Required action: Output, exactly as written, the lines below starting at the line containing "стане першим" and ending at the line containing "проходить соревнования среди свободников.". Drop the pictures and keep both end lines.

Records to process:
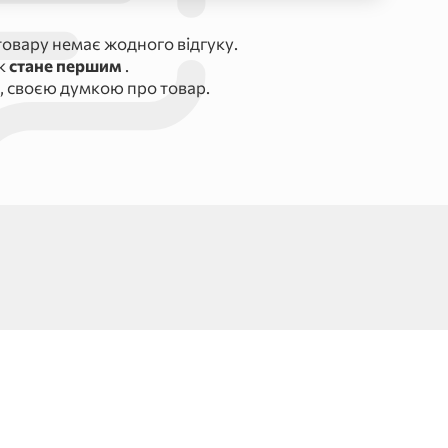
овару немає жодного відгуку.
ук
стане першим
.
, своєю думкою про товар.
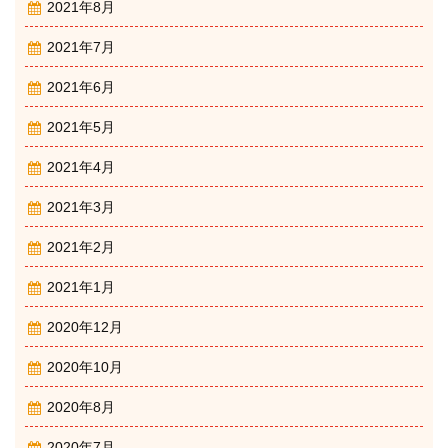
2021年8月
2021年7月
2021年6月
2021年5月
2021年4月
2021年3月
2021年2月
2021年1月
2020年12月
2020年10月
2020年8月
2020年7月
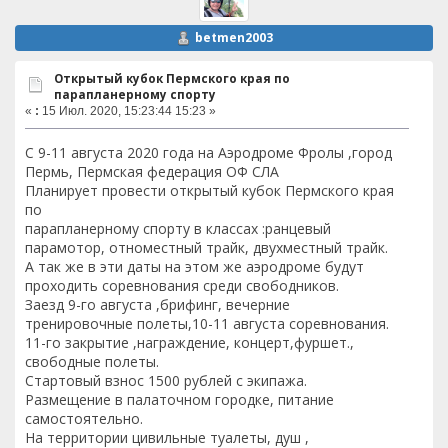
betmen2003
Открытый кубок Пермского края по
парапланерному спорту
«
:
15 Июл. 2020, 15:23:44 15:23 »
С 9-11 августа 2020 года на Аэродроме Фролы ,город
Пермь, Пермская федерация ОФ СЛА
Планирует провести открытый кубок Пермского края
по
парапланерному спорту в классах :ранцевый
парамотор, отноместный трайк, двухместный трайк.
А так же в эти даты на этом же аэродроме будут
проходить соревнования среди свободников.
Заезд 9-го августа ,брифинг, вечерние
тренировочные полеты,10-11 августа соревнования.
11-го закрытие ,награждение, концерт,фуршет.,
свободные полеты.
Стартовый взнос 1500 рублей с экипажа.
Размещение в палаточном городке, питание
самостоятельно.
На территории цивильные туалеты, душ ,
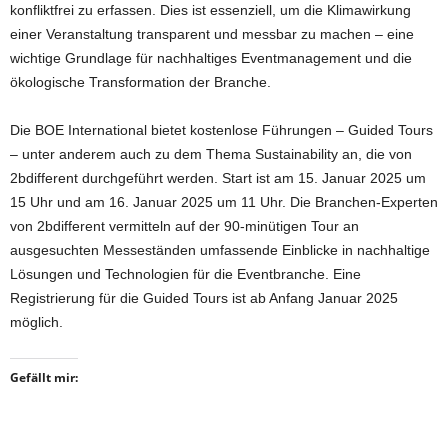
konfliktfrei zu erfassen. Dies ist essenziell, um die Klimawirkung
einer Veranstaltung transparent und messbar zu machen – eine
wichtige Grundlage für nachhaltiges Eventmanagement und die
ökologische Transformation der Branche.
Die BOE International bietet kostenlose Führungen – Guided Tours
– unter anderem auch zu dem Thema Sustainability an, die von
2bdifferent durchgeführt werden. Start ist am 15. Januar 2025 um
15 Uhr und am 16. Januar 2025 um 11 Uhr. Die Branchen-Experten
von 2bdifferent vermitteln auf der 90-minütigen Tour an
ausgesuchten Messeständen umfassende Einblicke in nachhaltige
Lösungen und Technologien für die Eventbranche. Eine
Registrierung für die Guided Tours ist ab Anfang Januar 2025
möglich.
Gefällt mir:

Task solution:
стане першим
.
, своєю думкою про товар.
2021年8月
2021年7月
2021年6月
2021年5月
2021年4月
2021年3月
2021年2月
2021年1月
2020年12月
2020年10月
2020年8月
2020年7月
betmen2003
Открытый кубок Пермского края по
парапланерному спорту
«
:
15 Июл. 2020, 15:23:44 15:23 »
С 9-11 августа 2020 года на Аэродроме Фролы ,город
Пермь, Пермская федерация ОФ СЛА
Планирует провести открытый кубок Пермского края
по
парапланерному спорту в классах :ранцевый
парамотор, отноместный трайк, двухместный трайк.
А так же в эти даты на этом же аэродроме будут
проходить соревнования среди свободников.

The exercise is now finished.